[start]

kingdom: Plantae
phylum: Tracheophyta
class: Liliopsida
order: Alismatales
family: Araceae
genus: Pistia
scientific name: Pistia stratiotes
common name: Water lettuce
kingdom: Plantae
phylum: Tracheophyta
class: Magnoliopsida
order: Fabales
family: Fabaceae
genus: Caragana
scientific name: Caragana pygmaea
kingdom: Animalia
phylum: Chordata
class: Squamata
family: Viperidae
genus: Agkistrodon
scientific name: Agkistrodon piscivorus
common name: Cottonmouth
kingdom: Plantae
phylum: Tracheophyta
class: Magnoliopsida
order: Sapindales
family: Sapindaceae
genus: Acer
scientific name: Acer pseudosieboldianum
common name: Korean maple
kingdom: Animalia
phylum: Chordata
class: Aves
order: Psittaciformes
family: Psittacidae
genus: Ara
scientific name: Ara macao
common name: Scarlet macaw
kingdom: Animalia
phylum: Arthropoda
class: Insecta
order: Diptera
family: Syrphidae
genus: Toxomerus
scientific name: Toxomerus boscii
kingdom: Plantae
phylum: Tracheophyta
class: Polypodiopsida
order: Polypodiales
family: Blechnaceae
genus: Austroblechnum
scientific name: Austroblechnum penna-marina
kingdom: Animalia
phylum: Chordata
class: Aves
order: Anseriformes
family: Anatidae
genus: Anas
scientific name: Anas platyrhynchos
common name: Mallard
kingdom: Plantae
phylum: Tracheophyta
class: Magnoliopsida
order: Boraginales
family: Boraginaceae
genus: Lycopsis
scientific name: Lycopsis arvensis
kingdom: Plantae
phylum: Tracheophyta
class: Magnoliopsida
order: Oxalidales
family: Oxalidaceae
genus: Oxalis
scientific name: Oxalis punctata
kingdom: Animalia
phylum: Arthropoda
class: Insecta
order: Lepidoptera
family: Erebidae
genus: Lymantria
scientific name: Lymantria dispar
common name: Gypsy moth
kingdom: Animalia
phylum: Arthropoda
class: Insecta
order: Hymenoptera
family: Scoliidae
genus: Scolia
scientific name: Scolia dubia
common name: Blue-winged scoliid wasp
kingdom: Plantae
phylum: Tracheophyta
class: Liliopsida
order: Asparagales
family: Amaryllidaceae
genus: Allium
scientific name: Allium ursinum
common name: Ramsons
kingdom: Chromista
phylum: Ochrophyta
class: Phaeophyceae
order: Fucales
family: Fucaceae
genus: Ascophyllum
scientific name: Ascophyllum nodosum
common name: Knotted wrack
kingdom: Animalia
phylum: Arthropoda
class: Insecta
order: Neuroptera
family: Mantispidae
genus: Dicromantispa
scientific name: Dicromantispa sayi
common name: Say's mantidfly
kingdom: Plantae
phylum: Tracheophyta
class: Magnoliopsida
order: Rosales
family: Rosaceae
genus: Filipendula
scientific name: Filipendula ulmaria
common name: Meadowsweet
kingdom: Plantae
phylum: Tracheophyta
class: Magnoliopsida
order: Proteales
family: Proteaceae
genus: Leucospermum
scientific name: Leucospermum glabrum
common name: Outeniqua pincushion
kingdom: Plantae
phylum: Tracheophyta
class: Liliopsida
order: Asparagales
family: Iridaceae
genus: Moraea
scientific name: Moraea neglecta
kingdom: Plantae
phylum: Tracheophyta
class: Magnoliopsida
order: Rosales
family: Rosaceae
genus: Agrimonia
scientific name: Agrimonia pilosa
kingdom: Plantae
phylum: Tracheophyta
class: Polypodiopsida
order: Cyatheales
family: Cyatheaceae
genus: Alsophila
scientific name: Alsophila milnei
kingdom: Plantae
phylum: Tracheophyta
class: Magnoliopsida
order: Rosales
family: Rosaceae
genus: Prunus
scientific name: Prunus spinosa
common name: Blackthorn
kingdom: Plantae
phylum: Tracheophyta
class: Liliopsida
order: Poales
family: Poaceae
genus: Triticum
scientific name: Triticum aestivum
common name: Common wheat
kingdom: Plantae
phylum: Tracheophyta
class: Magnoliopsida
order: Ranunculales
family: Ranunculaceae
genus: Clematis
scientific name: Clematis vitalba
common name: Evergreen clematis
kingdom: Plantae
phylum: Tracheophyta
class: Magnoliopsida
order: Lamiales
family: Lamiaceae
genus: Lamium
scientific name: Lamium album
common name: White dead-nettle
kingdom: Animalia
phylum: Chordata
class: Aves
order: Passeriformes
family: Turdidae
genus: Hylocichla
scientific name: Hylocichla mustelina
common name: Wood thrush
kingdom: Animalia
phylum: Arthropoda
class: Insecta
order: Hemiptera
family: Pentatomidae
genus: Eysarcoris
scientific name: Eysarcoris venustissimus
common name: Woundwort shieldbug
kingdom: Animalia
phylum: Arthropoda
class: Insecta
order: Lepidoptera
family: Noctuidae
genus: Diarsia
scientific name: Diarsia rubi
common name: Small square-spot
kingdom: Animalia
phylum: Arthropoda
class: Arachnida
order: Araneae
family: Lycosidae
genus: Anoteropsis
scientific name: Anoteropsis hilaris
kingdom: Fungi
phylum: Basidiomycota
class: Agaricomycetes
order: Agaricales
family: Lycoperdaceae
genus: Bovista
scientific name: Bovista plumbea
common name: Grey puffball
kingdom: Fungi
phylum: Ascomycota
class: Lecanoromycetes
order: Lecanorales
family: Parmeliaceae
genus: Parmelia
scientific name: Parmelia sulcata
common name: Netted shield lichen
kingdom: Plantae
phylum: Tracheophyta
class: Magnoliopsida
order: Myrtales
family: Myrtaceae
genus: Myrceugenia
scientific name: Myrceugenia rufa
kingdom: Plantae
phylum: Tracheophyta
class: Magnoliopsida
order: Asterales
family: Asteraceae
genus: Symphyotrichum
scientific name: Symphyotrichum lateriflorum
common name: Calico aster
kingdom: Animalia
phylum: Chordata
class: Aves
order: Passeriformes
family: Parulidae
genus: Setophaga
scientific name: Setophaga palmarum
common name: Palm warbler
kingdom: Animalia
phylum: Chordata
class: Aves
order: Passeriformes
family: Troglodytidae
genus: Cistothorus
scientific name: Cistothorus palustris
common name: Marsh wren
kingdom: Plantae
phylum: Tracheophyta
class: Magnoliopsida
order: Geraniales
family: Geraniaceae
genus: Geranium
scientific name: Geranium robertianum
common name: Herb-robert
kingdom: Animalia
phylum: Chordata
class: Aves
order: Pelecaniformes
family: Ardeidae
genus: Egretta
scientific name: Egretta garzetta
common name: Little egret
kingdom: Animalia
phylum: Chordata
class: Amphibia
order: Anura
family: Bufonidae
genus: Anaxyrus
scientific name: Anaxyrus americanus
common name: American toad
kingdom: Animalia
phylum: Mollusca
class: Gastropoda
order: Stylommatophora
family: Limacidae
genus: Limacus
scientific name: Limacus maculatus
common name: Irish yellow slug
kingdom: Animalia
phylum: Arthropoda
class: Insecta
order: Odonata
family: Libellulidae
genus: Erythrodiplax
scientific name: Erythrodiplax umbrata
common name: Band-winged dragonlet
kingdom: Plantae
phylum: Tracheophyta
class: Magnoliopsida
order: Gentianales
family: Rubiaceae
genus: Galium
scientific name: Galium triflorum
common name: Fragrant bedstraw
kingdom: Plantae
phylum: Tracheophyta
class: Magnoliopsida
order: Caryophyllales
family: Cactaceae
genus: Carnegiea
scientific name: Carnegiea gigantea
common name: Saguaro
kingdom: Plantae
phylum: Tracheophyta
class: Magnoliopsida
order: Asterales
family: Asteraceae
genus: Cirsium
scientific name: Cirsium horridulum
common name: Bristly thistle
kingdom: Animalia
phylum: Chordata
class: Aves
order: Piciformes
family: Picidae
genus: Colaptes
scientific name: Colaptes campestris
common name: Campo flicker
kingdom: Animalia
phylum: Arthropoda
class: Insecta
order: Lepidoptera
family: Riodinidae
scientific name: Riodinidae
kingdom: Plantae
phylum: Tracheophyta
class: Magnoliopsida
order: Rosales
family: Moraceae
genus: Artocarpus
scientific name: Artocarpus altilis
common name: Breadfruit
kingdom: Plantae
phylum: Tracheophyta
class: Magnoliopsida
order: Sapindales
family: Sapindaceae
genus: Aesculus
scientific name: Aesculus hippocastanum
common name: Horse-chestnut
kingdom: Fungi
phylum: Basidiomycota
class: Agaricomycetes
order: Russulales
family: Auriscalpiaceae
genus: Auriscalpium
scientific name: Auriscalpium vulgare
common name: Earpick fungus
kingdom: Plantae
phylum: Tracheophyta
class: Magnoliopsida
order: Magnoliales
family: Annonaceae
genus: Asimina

[end]

- _WRITTEN REQUEST_
Can you rewrite everything from the first of these lines down to the line containing "scientific name: Agkistrodon piscivorus", both ends included, putting "division" in place of "phylum" and leaving all else unchanged?

- _TASK RESULT_
kingdom: Plantae
division: Tracheophyta
class: Liliopsida
order: Alismatales
family: Araceae
genus: Pistia
scientific name: Pistia stratiotes
common name: Water lettuce
kingdom: Plantae
division: Tracheophyta
class: Magnoliopsida
order: Fabales
family: Fabaceae
genus: Caragana
scientific name: Caragana pygmaea
kingdom: Animalia
division: Chordata
class: Squamata
family: Viperidae
genus: Agkistrodon
scientific name: Agkistrodon piscivorus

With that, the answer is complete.